MINNEAPOLIS (WCCO) — Parts of playgrounds at several Twin Cities schools are off-limits to students. Since June, five fires have burned playground equipment at four different schools in Minneapolis.
The first fire happened at Lucy Craft Laney Community School on June 13. Northstar Elementary reported two fires: one on Aug. 5 and the other on Aug. 21. The Hmong International School dealt with a fire on Sept. 1. The most recent fire happened at Lyndale Community School on Sept. 8.
Investigators don’t believe the fires are connected.
Still, recess isn’t what it used to be for Lyndale Community 3rd-grader Angel Espinoza.
“It kind of makes me feel sad,” Espinoza said.
For the last two weeks, he hasn’t been able to use his favorite slide or favorite tunnel. After a fire, the school removed the playground equipment.
“There was a little cave in there to hide, but it’s all burned up and we can’t hide,” Espinoza said.

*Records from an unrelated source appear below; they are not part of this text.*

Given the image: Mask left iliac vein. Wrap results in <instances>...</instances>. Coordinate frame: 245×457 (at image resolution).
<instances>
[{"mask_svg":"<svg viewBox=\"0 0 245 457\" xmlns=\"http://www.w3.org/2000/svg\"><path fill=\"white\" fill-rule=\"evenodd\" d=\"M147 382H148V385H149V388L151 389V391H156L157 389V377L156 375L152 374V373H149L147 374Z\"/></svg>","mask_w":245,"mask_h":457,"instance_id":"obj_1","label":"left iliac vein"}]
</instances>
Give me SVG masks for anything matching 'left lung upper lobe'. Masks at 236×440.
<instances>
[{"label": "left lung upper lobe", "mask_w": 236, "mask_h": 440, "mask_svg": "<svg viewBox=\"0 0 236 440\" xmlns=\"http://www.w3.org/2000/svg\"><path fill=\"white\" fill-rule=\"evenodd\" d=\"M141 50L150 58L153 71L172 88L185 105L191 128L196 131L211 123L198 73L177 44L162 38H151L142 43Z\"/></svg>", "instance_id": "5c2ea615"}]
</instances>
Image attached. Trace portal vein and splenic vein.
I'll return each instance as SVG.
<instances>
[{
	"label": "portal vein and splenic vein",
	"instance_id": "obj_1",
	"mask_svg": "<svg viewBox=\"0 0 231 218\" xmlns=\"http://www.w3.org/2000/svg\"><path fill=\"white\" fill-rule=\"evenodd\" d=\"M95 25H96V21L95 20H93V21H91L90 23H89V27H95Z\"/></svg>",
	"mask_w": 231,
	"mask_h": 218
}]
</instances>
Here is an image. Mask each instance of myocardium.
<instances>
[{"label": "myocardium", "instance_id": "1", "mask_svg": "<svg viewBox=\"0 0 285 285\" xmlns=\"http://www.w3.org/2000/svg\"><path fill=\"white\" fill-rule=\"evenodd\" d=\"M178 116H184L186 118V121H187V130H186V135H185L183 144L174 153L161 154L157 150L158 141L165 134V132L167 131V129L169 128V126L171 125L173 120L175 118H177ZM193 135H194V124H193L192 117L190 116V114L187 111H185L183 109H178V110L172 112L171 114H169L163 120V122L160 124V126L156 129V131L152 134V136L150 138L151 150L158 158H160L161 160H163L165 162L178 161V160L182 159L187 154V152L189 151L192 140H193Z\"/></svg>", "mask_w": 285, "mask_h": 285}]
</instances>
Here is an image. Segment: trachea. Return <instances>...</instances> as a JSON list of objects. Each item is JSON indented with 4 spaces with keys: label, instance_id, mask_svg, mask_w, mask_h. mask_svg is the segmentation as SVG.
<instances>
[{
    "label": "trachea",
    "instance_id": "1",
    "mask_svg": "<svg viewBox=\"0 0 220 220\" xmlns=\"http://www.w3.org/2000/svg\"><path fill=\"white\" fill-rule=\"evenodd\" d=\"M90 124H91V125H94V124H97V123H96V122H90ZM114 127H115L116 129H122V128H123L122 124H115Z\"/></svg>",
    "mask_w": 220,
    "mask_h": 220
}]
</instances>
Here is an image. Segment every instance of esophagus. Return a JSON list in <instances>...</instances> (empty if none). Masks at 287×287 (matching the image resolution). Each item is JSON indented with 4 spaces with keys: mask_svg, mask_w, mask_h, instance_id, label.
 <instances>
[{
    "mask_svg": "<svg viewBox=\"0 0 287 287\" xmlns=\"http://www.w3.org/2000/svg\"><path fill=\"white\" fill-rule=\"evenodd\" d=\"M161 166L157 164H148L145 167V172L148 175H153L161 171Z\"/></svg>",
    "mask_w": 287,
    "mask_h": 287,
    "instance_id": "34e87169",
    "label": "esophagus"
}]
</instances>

“I was kind of upset,” he added Angel’s father, Erik Espinoza, “not just for kids but the whole neighborhood.”
Arson investigator Sgt. Sean McKenna looked into five fires over the last three months, well above the summer norm. In a typical year, investigators see one fire.
“It’s frustrating,” McKenna said.
In some cases, surveillance cameras on the schools can help in the investigation. Surveillance video captured the fire at the Hmong International School, near Jordan Park, along with the boys who started it.
“This definitely is an act of vandalism,” McKenna said.
In just a matter of minutes, the fire caused $30,000 in damage to a playground that had recently been replaced.
“The one at Jordan Park burned last February, so, it’s shelf life was 18 months,” McKenna said.
Yet, finding who started these fires isn’t easy. Surveillance video won’t always lead to an arrest, because it doesn’t always clearly show faces of the culprits.
Sometimes, fires are started when children are playing with matches. Investigators believe that’s the case in the two Northstar Elementary School fires.
Also, if a child is under the age of 10, they can’t be prosecuted.
“I hate playground fires. They’re difficult to investigate,” McKenna said. “You rarely ever solve them and you know financial recovery for the victim is highly unlikely.”
The victims in these cases are the school district, which is left to cover the repair bill, and students who can’t help but feel burned.
The school district says preventing the playground fires can be difficult. Often times, the fires happen during summer when there isn’t as much staff around. Gating the playgrounds off isn’t always an option since the play areas are used by the entire community.
Fire investigators are asking for the public’s help in solving these cases.